Output the number of lines in the entries below with the string "María" in them, and nothing further.

*** Opening Records provided ***

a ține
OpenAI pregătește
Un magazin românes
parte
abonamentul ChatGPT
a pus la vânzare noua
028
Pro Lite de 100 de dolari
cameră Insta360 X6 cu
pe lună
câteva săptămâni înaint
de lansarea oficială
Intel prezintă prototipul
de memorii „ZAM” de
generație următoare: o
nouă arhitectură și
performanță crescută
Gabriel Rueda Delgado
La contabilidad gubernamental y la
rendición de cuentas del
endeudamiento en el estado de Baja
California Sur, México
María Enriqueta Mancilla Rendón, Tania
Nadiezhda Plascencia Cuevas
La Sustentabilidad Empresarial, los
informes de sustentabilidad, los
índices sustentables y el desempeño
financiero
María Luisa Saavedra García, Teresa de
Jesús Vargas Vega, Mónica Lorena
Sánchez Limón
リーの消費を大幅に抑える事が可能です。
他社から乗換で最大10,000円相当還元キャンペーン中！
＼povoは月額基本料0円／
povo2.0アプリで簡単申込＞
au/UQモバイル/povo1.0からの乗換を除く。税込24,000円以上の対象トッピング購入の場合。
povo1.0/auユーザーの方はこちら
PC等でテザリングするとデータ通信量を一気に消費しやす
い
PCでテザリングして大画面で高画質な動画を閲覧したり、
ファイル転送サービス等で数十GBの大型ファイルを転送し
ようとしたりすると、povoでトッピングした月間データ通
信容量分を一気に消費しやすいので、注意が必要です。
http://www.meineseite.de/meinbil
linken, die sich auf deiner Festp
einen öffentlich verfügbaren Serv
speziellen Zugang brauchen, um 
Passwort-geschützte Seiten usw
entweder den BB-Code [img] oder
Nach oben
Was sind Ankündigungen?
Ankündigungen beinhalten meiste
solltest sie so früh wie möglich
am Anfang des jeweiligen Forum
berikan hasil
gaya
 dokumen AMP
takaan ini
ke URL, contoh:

*** Closing Records provided ***

▸ Reply
2